In the South West of England, more than a thousand offences were recorded by the five police forces in the region during that time.

Across the region, the number of offences is accelerating, with 23% of crimes taking place in the six months up to October last year, mirroring England and Wales for the same period.

But the NSPCC is warning there could be a sharper increase this year due to the unique threats caused by Coronavirus, that are being exacerbated by years of industry failure to design basic child protection into platforms.

The charity is now calling on the Prime Minister to urgently press ahead with legislation that would help prevent offenders from using social media to target children for sexual abuse.

The NSPCC also revealed that Facebook-owned apps were used in 56% in the region, from April 2017 to October 2019, where police recorded information about how a child was groomed.

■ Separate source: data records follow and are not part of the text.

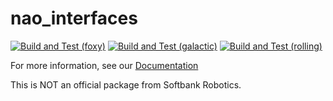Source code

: # nao_interfaces

[![Build and Test (foxy)](https://github.com/ijnek/nao_interfaces/actions/workflows/build_and_test_foxy.yaml/badge.svg)](https://github.com/ijnek/nao_interfaces/actions/workflows/build_and_test_foxy.yaml)
[![Build and Test (galactic)](https://github.com/ijnek/nao_interfaces/actions/workflows/build_and_test_galactic.yaml/badge.svg)](https://github.com/ijnek/nao_interfaces/actions/workflows/build_and_test_galactic.yaml)
[![Build and Test (rolling)](https://github.com/ijnek/nao_interfaces/actions/workflows/build_and_test_rolling.yaml/badge.svg)](https://github.com/ijnek/nao_interfaces/actions/workflows/build_and_test_rolling.yaml)

For more information, see our [Documentation](https://nao-interfaces-docs.readthedocs.io/)

This is NOT an official package from Softbank Robotics.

This was slightly higher than the total percentage for England and Wales, which was 55%. Where the means of communication were provided. There were over 3,200 instances of Facebook-owned apps (Facebook, Facebook Messenger, Instagram and WhatsApp) being used, of which half involved Instagram. Snapchat was used over 1,060 times.

 

The NSPCC is calling on the Prime Minister to deliver an Online Harms Bill, that sets out a Duty of Care on tech firms to make their sites safer for children, within 18 months.

The charity wants his Government to publish a roadmap that sets out the timescales for a world-leading Bill to go through Parliament as a matter of urgency.

NSPCC Chief Executive Peter Wanless spoke to Boris Johnson at a hidden harms round table last week and highlighted how coronavirus had created a perfect storm for abusers because platforms hadn’t done enough to tackle safety risks going into the crisis. He urged the Prime Minister to ensure there is no unnecessary delay to legislation.